Raised in Samois-sur-Seine by her French father and Dominican mother, Aimee became infatuated with what she heard at nearby gypsy camps assembled for the city's annual celebration of the iconic guitarist Django Reinhardt. But her fascination went further than the music.
"At first, it was really the people who made the music that got me in love with it," she says. "They really live every day like it's their last. They are so free. The way they play their music is the same way they live their life.
"It's not coming from the brain. They don't read music. They don't think about it. They just do it, from the heart. That's what made me fall in love with the music."
The gypsy inspiration then collided with a broader spectrum of sounds she was introduced to at home.
"My parents, they are not musicians, but they love music," Aimee says. "Ever since I was little, they would play a lot of music in the house. My mom is from the Dominican Republic, so I heard salsa, meringue and cha-cha. Also, she loved country music and French chanson and Spanish music. My father loved classical music but Michael Jackson was always playing in the house, too. There were all sorts of music."

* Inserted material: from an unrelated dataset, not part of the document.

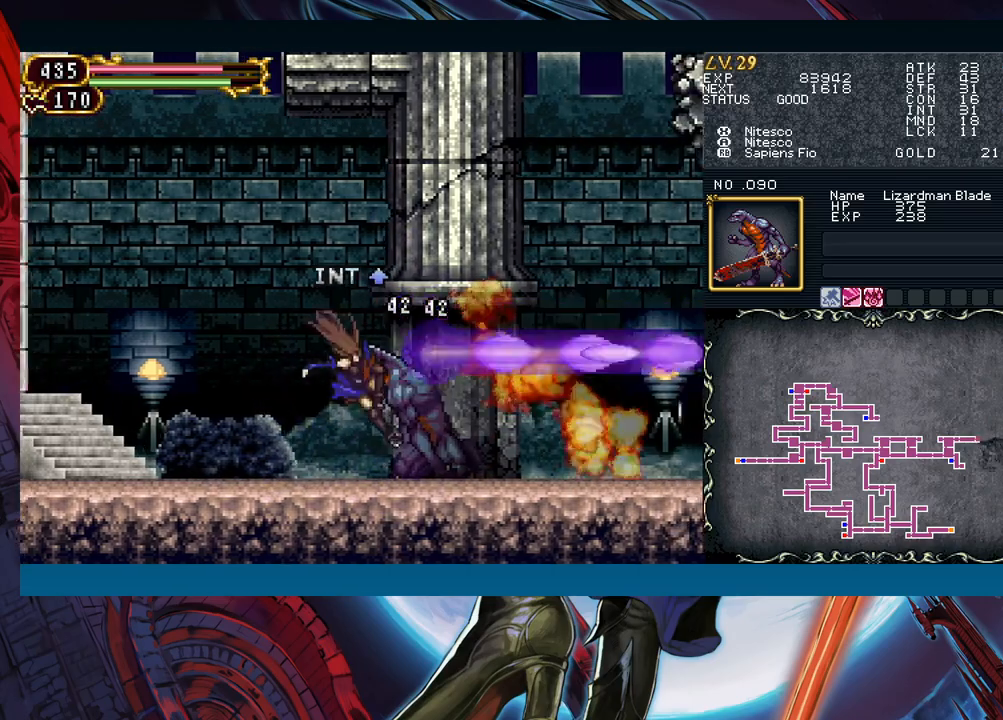
{"buttons": [], "left_stick": "down-right", "events": [[33, "B", "up"], [100, "left_stick", "left"], [167, "B", "down"], [200, "left_stick", "down-right"], [233, "B", "up"], [317, "B", "down"], [383, "B", "up"], [400, "B", "down"], [483, "B", "up"]]}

That helps explain the influences that Aimee, now a New Yorker, brought to her 2014 album, It's a Good Day. The repertoire runs from Rodgers and Hart's Where or When to the Jackson pop hit Off the Wall to the Duke Ellington staple Caravan. But perhaps the most telling tune of the record is Aimee's version of Love Me or Leave Me. While the singer said she was guided by epic renditions from Nina Simone and Billie Holiday, her new reading purposely avoids comparisons to such legends by opting for a hushed but powerfully soulful update with a modest touch of gypsy soul.
"Is there a thread with all this music? Well, yeah. The thread is me," Aimee says. "I love all these styles. I don't think they each belong in a box. All of it is my story.
"Basically, the biggest challenge of the album was to make these styles all sound like one music for the whole record. It defines the sound for whatever we play. And that sound is ours."